Original Research

Consent to research by mentally ill children and adolescents: The implications of Chapter 9 of the National Health Act

Annelize Gertruida Nienaber
South African Journal of Psychiatry | Vol 19, No 1 | a386 | DOI: https://doi.org/10.4102/sajpsychiatry.v19i1.386 | © 2013 Annelize Gertruida Nienaber | This work is licensed under CC Attribution 4.0
Submitted: 26 July 2012 | Published: 01 March 2013

About the author(s)

Annelize Gertruida Nienaber, Faculty of Law, University of Pret9oria, South Africa

Abstract

Chapter 9 of the National Health Act came into effect in March 2012. This article examines the Act’s statutory requirements relating to the informed consent to participation in clinical research by mentally ill children and adolescents in South Africa. The necessity of doing clinical research in mentally ill children and adolescents is canvassed briefly and the requirements that chapter 9 sets out for lawful child and adolescent consent to research participation are presented.
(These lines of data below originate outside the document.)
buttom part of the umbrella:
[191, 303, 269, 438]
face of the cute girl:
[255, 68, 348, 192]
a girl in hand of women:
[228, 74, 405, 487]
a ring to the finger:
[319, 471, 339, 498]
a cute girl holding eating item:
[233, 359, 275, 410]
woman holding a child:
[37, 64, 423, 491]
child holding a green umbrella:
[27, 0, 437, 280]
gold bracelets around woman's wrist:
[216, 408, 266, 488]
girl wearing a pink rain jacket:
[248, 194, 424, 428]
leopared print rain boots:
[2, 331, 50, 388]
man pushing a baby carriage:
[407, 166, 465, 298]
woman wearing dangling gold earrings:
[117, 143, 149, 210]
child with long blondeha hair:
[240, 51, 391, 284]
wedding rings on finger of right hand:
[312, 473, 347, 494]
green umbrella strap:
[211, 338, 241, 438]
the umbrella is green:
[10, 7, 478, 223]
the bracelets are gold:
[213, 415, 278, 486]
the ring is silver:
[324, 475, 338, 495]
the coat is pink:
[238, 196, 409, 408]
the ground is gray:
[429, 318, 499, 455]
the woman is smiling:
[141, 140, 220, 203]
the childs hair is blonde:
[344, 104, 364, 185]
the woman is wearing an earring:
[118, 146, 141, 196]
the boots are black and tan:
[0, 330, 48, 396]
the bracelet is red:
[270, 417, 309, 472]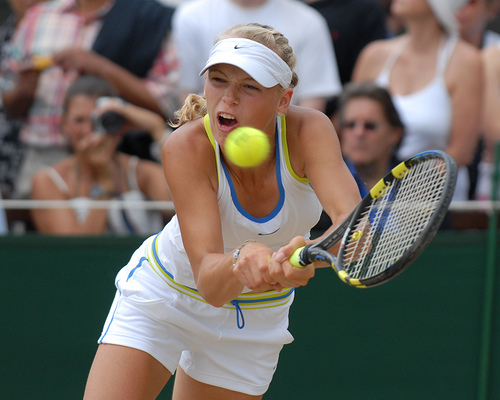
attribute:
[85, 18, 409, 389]
woman — wearing, taking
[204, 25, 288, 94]
visor — white, nike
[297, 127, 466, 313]
racket — tennis, part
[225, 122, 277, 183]
ball — tennis, part, yellow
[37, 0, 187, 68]
man — wearing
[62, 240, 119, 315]
wall — part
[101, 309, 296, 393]
short — part, tennis, white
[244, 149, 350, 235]
shirt — part, plaid, blue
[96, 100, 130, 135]
camera — part, black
The article deliberates upon the limitations of the newly enacted legislation and proposes selective improvements. Because of the likely erosion of the minor’s privacy, the article finds that the requirement that a parent or legal guardian must consent to children’s and adolescents’ participation in research has the potential to obstruct much-needed mental health research. This requirement is likely to be found unconstitutional. In certain circumstances, ethics committees tasked with the review of research should be allowed to dispense with parental consent, and adolescents recognised as having the necessary capacity to consent independently to research participation. Furthermore, the Act’s classification of research into therapeutic and non-therapeutic categories is considered problematic. The article recommends that research permissible in minors be stated in terms of well-defined risk standards. Finally, the article finds the requirement set in subsection 71(3) for ministerial consent in the case of non-therapeutic research in children and adolescents to be overly protectionist, as it precludes the capacity of ethics committees to judge the ethics of the proposed research.